◆ Goal:
Lay out the lines from the one containing "pose: elev=215.6 azim=66.3" up to and including the one containing "Dot at: (250, 360)" as a JSON list of strings, one string per line, omitting blank lines and the pictures.
★ ★ ★ ★ ★ ★ ★
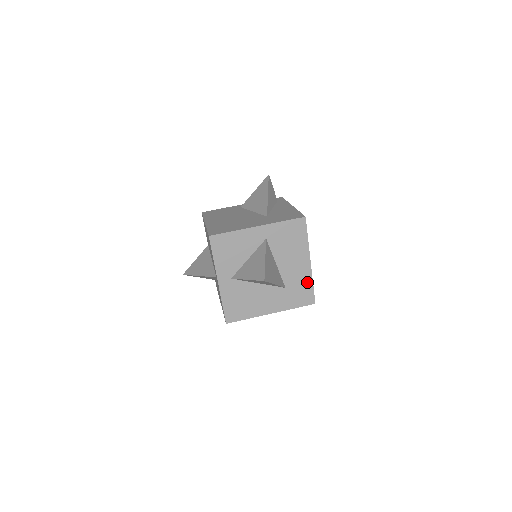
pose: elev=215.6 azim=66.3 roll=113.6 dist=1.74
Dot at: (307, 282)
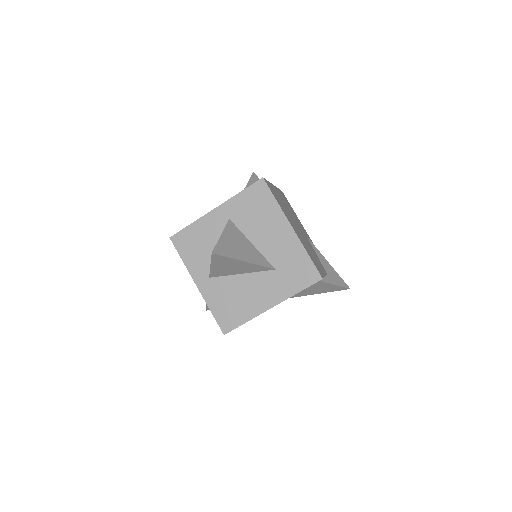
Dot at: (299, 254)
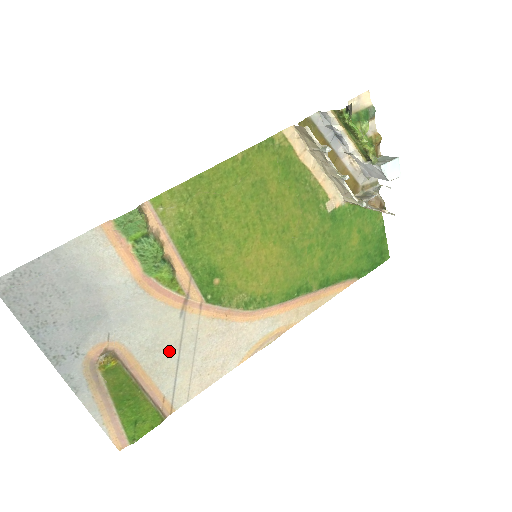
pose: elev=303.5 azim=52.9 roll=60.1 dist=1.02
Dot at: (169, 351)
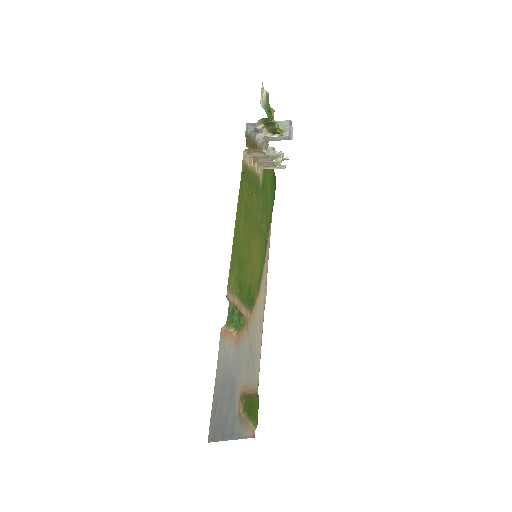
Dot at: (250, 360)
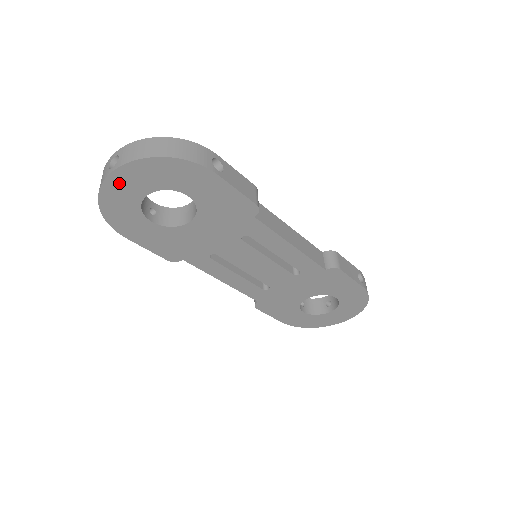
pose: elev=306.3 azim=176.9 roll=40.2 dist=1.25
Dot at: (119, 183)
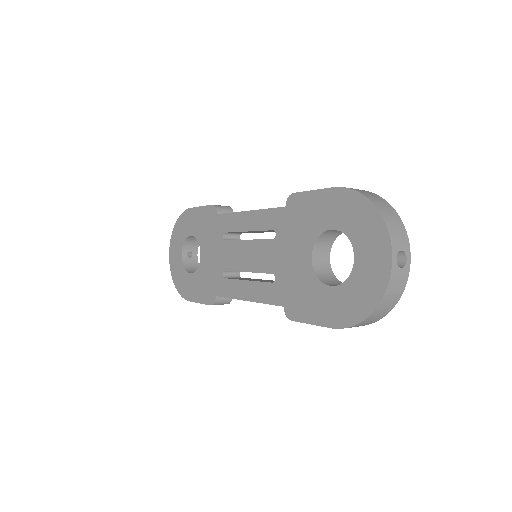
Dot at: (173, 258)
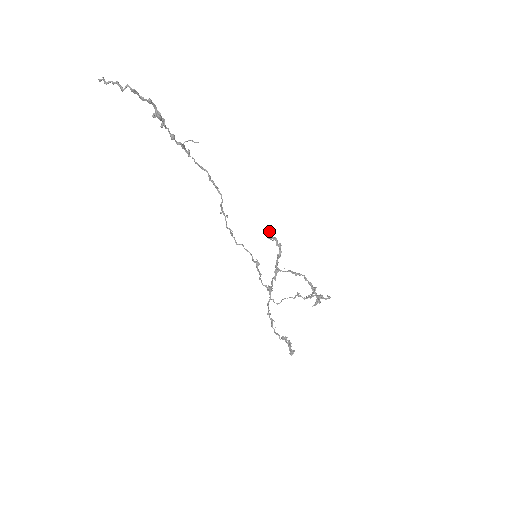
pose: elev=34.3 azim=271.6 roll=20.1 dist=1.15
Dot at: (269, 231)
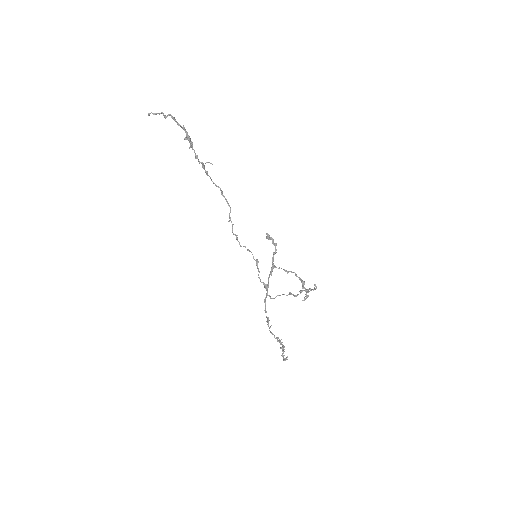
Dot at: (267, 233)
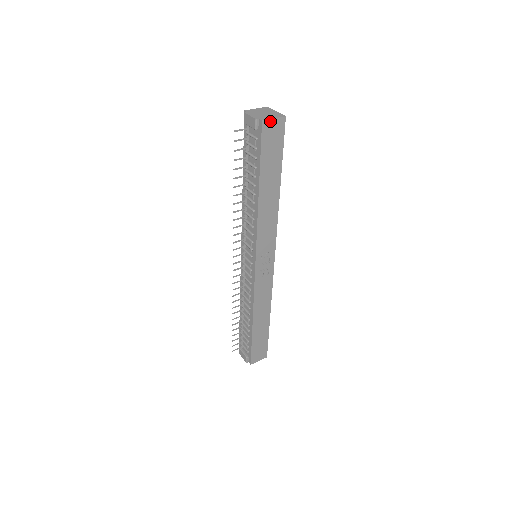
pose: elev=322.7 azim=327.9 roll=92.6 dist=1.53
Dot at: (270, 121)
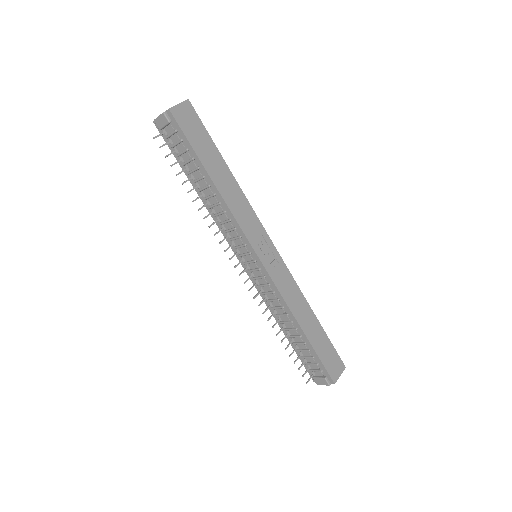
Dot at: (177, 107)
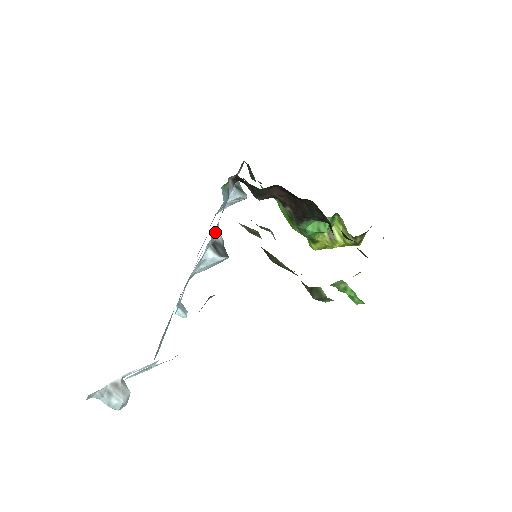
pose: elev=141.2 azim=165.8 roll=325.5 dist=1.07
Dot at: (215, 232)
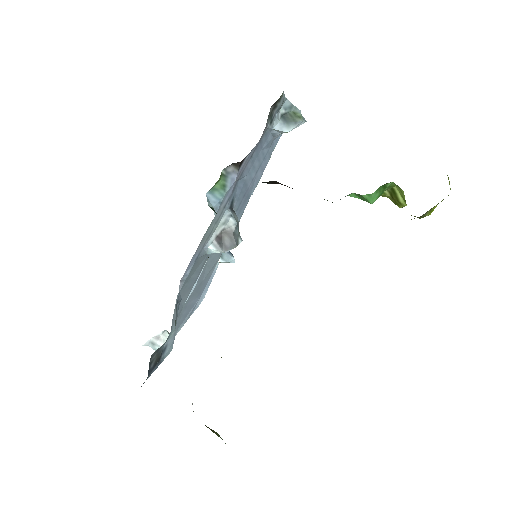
★ ★ ★ ★ ★ ★ ★
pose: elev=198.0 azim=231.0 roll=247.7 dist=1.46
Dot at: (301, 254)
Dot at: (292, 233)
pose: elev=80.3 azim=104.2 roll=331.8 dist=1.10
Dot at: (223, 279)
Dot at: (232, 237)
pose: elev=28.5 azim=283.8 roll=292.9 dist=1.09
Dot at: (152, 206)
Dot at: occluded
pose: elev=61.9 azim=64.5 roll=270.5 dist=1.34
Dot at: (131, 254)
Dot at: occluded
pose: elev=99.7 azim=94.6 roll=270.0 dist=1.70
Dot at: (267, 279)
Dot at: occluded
★ ★ ★ ★ ★ ★ ★
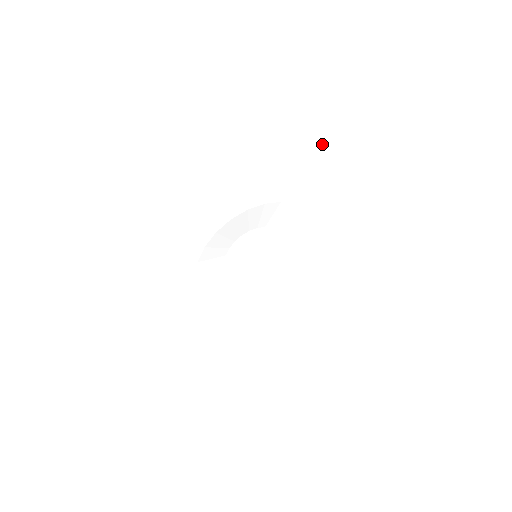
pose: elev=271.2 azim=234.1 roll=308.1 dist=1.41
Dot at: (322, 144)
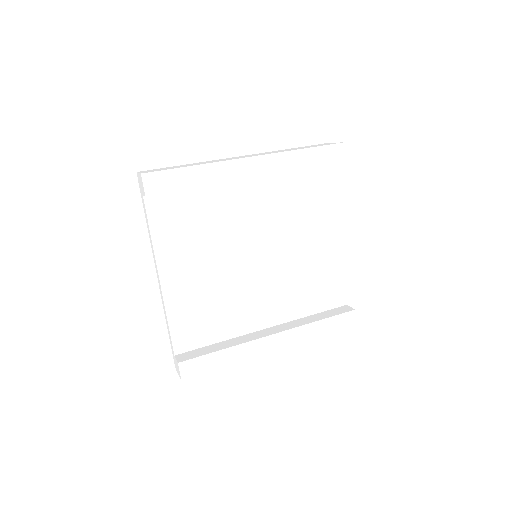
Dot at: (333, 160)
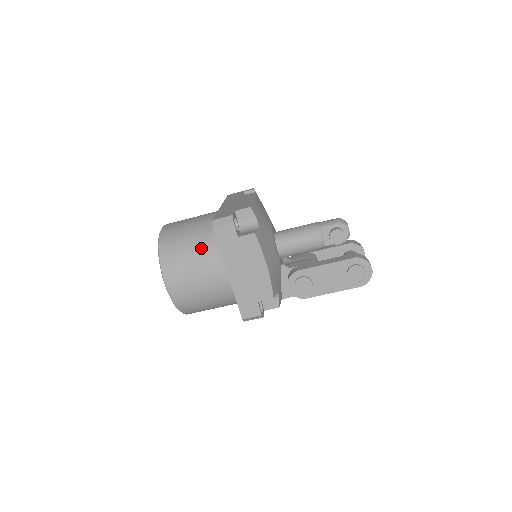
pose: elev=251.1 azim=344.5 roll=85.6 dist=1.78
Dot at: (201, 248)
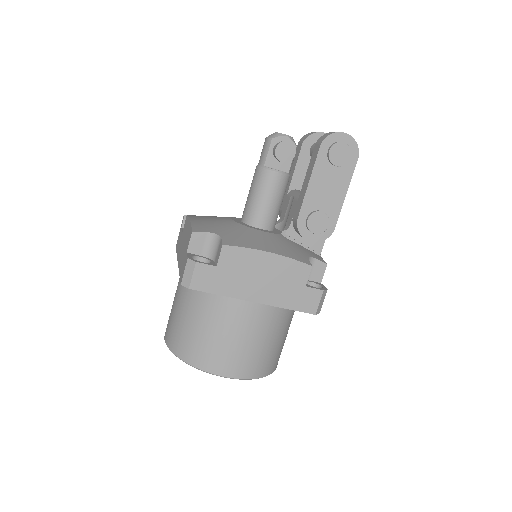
★ ★ ★ ★ ★ ★ ★
◆ Solution for this exercise:
[
  "pose: elev=215.6 azim=66.3 roll=113.6 dist=1.74",
  "Dot at: (307, 282)",
  "Dot at: (299, 254)",
  "pose: elev=303.5 azim=52.9 roll=60.1 dist=1.02",
  "Dot at: (169, 351)",
  "Dot at: (250, 360)"
]